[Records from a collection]
====
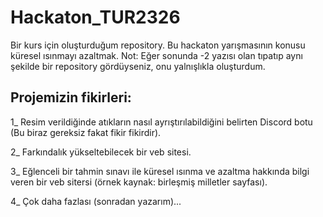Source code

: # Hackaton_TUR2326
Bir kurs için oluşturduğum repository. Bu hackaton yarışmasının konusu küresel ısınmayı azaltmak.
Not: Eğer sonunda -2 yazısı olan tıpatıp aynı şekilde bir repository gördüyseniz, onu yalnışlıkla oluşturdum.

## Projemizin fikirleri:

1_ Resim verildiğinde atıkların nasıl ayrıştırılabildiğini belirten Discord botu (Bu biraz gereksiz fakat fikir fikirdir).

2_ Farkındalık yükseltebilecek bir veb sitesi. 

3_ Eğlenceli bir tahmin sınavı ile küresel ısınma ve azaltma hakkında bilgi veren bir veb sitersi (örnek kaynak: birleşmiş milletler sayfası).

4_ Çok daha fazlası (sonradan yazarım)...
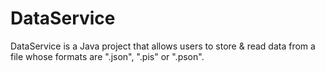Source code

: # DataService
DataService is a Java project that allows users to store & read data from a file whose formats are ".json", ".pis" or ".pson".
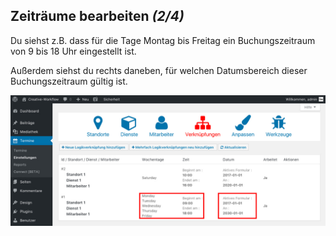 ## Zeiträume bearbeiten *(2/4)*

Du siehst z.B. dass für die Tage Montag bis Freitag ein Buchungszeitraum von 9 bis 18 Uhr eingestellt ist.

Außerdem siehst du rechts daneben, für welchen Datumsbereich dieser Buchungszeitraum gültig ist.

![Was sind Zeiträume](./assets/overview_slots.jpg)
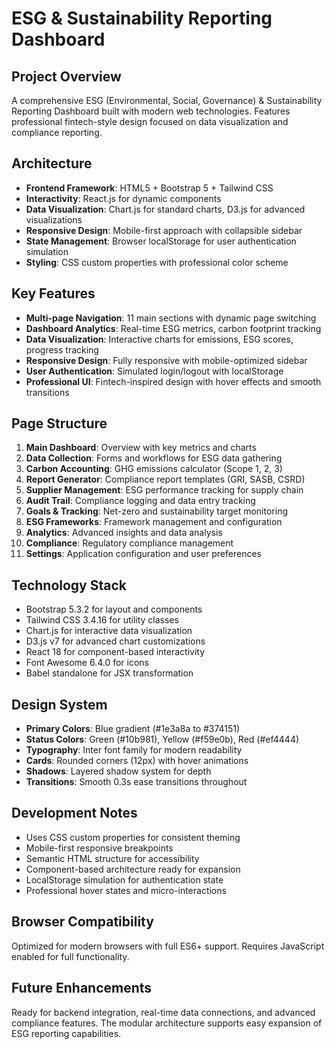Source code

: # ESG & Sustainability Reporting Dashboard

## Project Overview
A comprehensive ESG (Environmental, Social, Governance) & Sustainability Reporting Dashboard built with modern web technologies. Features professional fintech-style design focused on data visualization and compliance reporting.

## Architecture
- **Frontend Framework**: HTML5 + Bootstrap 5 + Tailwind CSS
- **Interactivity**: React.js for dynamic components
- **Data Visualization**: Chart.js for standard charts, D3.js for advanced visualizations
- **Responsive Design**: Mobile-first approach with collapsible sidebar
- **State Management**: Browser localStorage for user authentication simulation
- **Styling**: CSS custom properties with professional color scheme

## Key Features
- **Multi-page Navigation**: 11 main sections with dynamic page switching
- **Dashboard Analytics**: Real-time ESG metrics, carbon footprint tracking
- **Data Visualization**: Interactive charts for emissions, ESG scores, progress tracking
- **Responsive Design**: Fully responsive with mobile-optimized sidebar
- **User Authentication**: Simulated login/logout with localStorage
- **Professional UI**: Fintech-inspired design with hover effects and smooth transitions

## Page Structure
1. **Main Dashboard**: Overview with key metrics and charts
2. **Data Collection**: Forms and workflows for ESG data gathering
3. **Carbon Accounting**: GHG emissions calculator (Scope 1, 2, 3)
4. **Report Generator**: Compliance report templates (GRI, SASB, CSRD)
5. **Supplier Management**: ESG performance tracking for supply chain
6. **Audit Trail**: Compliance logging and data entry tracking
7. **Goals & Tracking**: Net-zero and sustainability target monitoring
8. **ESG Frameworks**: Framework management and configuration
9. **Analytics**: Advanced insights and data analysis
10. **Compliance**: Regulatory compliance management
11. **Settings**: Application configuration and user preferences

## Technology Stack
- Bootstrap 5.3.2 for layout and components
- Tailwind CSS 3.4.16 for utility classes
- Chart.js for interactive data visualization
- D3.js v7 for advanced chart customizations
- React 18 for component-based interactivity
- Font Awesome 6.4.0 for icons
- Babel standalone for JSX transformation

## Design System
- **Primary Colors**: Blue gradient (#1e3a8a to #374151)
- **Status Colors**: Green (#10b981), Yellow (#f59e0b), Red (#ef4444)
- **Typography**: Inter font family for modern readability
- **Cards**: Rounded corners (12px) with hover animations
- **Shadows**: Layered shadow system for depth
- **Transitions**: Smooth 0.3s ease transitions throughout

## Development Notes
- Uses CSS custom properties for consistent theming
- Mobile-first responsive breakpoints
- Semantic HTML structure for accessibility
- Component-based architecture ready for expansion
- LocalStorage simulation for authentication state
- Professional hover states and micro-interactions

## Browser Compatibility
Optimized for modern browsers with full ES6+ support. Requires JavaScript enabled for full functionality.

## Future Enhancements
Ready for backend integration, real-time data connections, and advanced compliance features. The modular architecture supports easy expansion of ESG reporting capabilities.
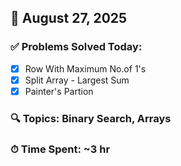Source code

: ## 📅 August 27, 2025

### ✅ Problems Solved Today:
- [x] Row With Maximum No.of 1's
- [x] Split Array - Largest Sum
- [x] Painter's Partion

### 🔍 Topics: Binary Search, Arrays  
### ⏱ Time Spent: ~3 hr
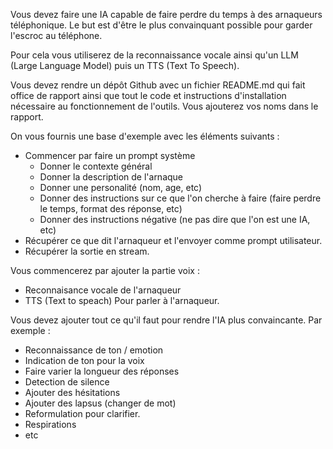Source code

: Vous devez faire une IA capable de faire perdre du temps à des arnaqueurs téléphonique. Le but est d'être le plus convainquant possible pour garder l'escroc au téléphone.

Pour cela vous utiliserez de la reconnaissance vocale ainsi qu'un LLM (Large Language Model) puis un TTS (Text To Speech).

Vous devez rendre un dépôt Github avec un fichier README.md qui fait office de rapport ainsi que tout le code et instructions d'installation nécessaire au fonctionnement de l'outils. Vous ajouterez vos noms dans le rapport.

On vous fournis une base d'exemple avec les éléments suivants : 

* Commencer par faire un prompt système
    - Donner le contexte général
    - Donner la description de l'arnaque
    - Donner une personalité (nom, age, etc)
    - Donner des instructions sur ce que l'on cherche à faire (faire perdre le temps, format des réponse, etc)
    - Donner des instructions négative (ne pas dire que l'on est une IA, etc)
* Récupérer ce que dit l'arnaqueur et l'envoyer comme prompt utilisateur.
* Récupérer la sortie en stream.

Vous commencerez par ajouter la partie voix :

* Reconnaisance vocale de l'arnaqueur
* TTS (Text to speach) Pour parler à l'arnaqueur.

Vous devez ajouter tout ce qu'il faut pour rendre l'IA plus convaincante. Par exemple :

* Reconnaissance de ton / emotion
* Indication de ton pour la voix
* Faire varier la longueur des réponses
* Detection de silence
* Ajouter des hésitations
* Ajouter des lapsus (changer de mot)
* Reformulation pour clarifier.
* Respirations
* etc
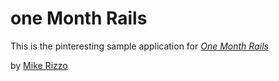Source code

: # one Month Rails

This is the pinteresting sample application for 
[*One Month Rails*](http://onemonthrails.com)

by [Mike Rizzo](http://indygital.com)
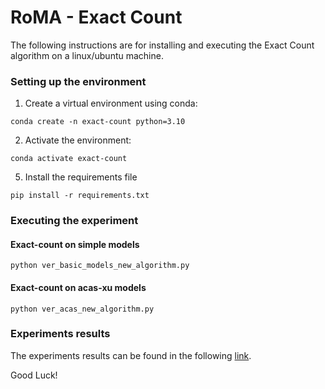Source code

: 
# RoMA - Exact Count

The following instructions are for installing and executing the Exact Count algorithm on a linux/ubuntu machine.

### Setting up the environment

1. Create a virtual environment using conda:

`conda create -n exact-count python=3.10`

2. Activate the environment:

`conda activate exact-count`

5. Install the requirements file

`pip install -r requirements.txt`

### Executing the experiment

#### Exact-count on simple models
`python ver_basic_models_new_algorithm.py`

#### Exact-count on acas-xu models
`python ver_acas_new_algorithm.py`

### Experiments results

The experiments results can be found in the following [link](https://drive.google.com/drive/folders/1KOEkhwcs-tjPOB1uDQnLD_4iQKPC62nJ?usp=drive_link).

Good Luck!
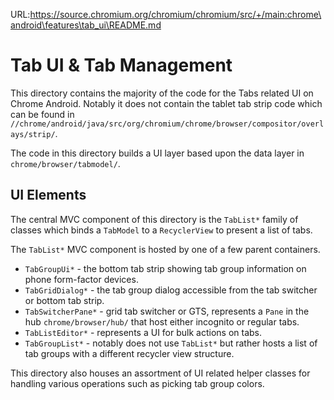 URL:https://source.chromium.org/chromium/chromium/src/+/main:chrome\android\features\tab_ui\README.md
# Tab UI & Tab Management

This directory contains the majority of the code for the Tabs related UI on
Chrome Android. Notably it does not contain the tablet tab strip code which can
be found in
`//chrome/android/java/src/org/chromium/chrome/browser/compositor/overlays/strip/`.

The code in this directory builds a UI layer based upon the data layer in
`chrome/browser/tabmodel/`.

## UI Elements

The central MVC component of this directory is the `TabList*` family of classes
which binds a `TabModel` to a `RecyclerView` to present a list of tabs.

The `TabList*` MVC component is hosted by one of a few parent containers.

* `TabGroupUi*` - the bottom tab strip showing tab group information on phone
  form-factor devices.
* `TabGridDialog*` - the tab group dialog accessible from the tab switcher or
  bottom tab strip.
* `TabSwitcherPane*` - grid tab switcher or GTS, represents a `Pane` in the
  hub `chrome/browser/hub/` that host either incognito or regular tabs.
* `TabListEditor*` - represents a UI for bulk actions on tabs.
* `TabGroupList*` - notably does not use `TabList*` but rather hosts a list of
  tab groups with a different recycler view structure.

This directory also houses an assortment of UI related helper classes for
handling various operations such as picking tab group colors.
====
> [Work instructions]: Copy the text of every row above verbatim, omitting the pictures.

> [Task answer]:
Source code

: # Hackaton_TUR2326
Bir kurs için oluşturduğum repository. Bu hackaton yarışmasının konusu küresel ısınmayı azaltmak.
Not: Eğer sonunda -2 yazısı olan tıpatıp aynı şekilde bir repository gördüyseniz, onu yalnışlıkla oluşturdum.

## Projemizin fikirleri:

1_ Resim verildiğinde atıkların nasıl ayrıştırılabildiğini belirten Discord botu (Bu biraz gereksiz fakat fikir fikirdir).

2_ Farkındalık yükseltebilecek bir veb sitesi. 

3_ Eğlenceli bir tahmin sınavı ile küresel ısınma ve azaltma hakkında bilgi veren bir veb sitersi (örnek kaynak: birleşmiş milletler sayfası).

4_ Çok daha fazlası (sonradan yazarım)...
Source code

: # DataService
DataService is a Java project that allows users to store & read data from a file whose formats are ".json", ".pis" or ".pson".
 ## Zeiträume bearbeiten *(2/4)*

Du siehst z.B. dass für die Tage Montag bis Freitag ein Buchungszeitraum von 9 bis 18 Uhr eingestellt ist.

Außerdem siehst du rechts daneben, für welchen Datumsbereich dieser Buchungszeitraum gültig ist.

![Was sind Zeiträume](./assets/overview_slots.jpg)
Source code

: # ESG & Sustainability Reporting Dashboard

## Project Overview
A comprehensive ESG (Environmental, Social, Governance) & Sustainability Reporting Dashboard built with modern web technologies. Features professional fintech-style design focused on data visualization and compliance reporting.

## Architecture
- **Frontend Framework**: HTML5 + Bootstrap 5 + Tailwind CSS
- **Interactivity**: React.js for dynamic components
- **Data Visualization**: Chart.js for standard charts, D3.js for advanced visualizations
- **Responsive Design**: Mobile-first approach with collapsible sidebar
- **State Management**: Browser localStorage for user authentication simulation
- **Styling**: CSS custom properties with professional color scheme

## Key Features
- **Multi-page Navigation**: 11 main sections with dynamic page switching
- **Dashboard Analytics**: Real-time ESG metrics, carbon footprint tracking
- **Data Visualization**: Interactive charts for emissions, ESG scores, progress tracking
- **Responsive Design**: Fully responsive with mobile-optimized sidebar
- **User Authentication**: Simulated login/logout with localStorage
- **Professional UI**: Fintech-inspired design with hover effects and smooth transitions

## Page Structure
1. **Main Dashboard**: Overview with key metrics and charts
2. **Data Collection**: Forms and workflows for ESG data gathering
3. **Carbon Accounting**: GHG emissions calculator (Scope 1, 2, 3)
4. **Report Generator**: Compliance report templates (GRI, SASB, CSRD)
5. **Supplier Management**: ESG performance tracking for supply chain
6. **Audit Trail**: Compliance logging and data entry tracking
7. **Goals & Tracking**: Net-zero and sustainability target monitoring
8. **ESG Frameworks**: Framework management and configuration
9. **Analytics**: Advanced insights and data analysis
10. **Compliance**: Regulatory compliance management
11. **Settings**: Application configuration and user preferences

## Technology Stack
- Bootstrap 5.3.2 for layout and components
- Tailwind CSS 3.4.16 for utility classes
- Chart.js for interactive data visualization
- D3.js v7 for advanced chart customizations
- React 18 for component-based interactivity
- Font Awesome 6.4.0 for icons
- Babel standalone for JSX transformation

## Design System
- **Primary Colors**: Blue gradient (#1e3a8a to #374151)
- **Status Colors**: Green (#10b981), Yellow (#f59e0b), Red (#ef4444)
- **Typography**: Inter font family for modern readability
- **Cards**: Rounded corners (12px) with hover animations
- **Shadows**: Layered shadow system for depth
- **Transitions**: Smooth 0.3s ease transitions throughout

## Development Notes
- Uses CSS custom properties for consistent theming
- Mobile-first responsive breakpoints
- Semantic HTML structure for accessibility
- Component-based architecture ready for expansion
- LocalStorage simulation for authentication state
- Professional hover states and micro-interactions

## Browser Compatibility
Optimized for modern browsers with full ES6+ support. Requires JavaScript enabled for full functionality.

## Future Enhancements
Ready for backend integration, real-time data connections, and advanced compliance features. The modular architecture supports easy expansion of ESG reporting capabilities.
Source code

: ## 📅 August 27, 2025

### ✅ Problems Solved Today:
- [x] Row With Maximum No.of 1's
- [x] Split Array - Largest Sum
- [x] Painter's Partion

### 🔍 Topics: Binary Search, Arrays  
### ⏱ Time Spent: ~3 hr
Source code

: Vous devez faire une IA capable de faire perdre du temps à des arnaqueurs téléphonique. Le but est d'être le plus convainquant possible pour garder l'escroc au téléphone.

Pour cela vous utiliserez de la reconnaissance vocale ainsi qu'un LLM (Large Language Model) puis un TTS (Text To Speech).

Vous devez rendre un dépôt Github avec un fichier README.md qui fait office de rapport ainsi que tout le code et instructions d'installation nécessaire au fonctionnement de l'outils. Vous ajouterez vos noms dans le rapport.

On vous fournis une base d'exemple avec les éléments suivants : 

* Commencer par faire un prompt système
    - Donner le contexte général
    - Donner la description de l'arnaque
    - Donner une personalité (nom, age, etc)
    - Donner des instructions sur ce que l'on cherche à faire (faire perdre le temps, format des réponse, etc)
    - Donner des instructions négative (ne pas dire que l'on est une IA, etc)
* Récupérer ce que dit l'arnaqueur et l'envoyer comme prompt utilisateur.
* Récupérer la sortie en stream.

Vous commencerez par ajouter la partie voix :

* Reconnaisance vocale de l'arnaqueur
* TTS (Text to speach) Pour parler à l'arnaqueur.

Vous devez ajouter tout ce qu'il faut pour rendre l'IA plus convaincante. Par exemple :

* Reconnaissance de ton / emotion
* Indication de ton pour la voix
* Faire varier la longueur des réponses
* Detection de silence
* Ajouter des hésitations
* Ajouter des lapsus (changer de mot)
* Reformulation pour clarifier.
* Respirations
* etc
Source code

: # one Month Rails

This is the pinteresting sample application for 
[*One Month Rails*](http://onemonthrails.com)

by [Mike Rizzo](http://indygital.com)
Source code

: 
# RoMA - Exact Count

The following instructions are for installing and executing the Exact Count algorithm on a linux/ubuntu machine.

### Setting up the environment

1. Create a virtual environment using conda:

`conda create -n exact-count python=3.10`

2. Activate the environment:

`conda activate exact-count`

5. Install the requirements file

`pip install -r requirements.txt`

### Executing the experiment

#### Exact-count on simple models
`python ver_basic_models_new_algorithm.py`

#### Exact-count on acas-xu models
`python ver_acas_new_algorithm.py`

### Experiments results

The experiments results can be found in the following [link](https://drive.google.com/drive/folders/1KOEkhwcs-tjPOB1uDQnLD_4iQKPC62nJ?usp=drive_link).

Good Luck!
 URL:https://source.chromium.org/chromium/chromium/src/+/main:chrome\android\features\tab_ui\README.md
# Tab UI & Tab Management

This directory contains the majority of the code for the Tabs related UI on
Chrome Android. Notably it does not contain the tablet tab strip code which can
be found in
`//chrome/android/java/src/org/chromium/chrome/browser/compositor/overlays/strip/`.

The code in this directory builds a UI layer based upon the data layer in
`chrome/browser/tabmodel/`.

## UI Elements

The central MVC component of this directory is the `TabList*` family of classes
which binds a `TabModel` to a `RecyclerView` to present a list of tabs.

The `TabList*` MVC component is hosted by one of a few parent containers.

* `TabGroupUi*` - the bottom tab strip showing tab group information on phone
  form-factor devices.
* `TabGridDialog*` - the tab group dialog accessible from the tab switcher or
  bottom tab strip.
* `TabSwitcherPane*` - grid tab switcher or GTS, represents a `Pane` in the
  hub `chrome/browser/hub/` that host either incognito or regular tabs.
* `TabListEditor*` - represents a UI for bulk actions on tabs.
* `TabGroupList*` - notably does not use `TabList*` but rather hosts a list of
  tab groups with a different recycler view structure.

This directory also houses an assortment of UI related helper classes for
handling various operations such as picking tab group colors.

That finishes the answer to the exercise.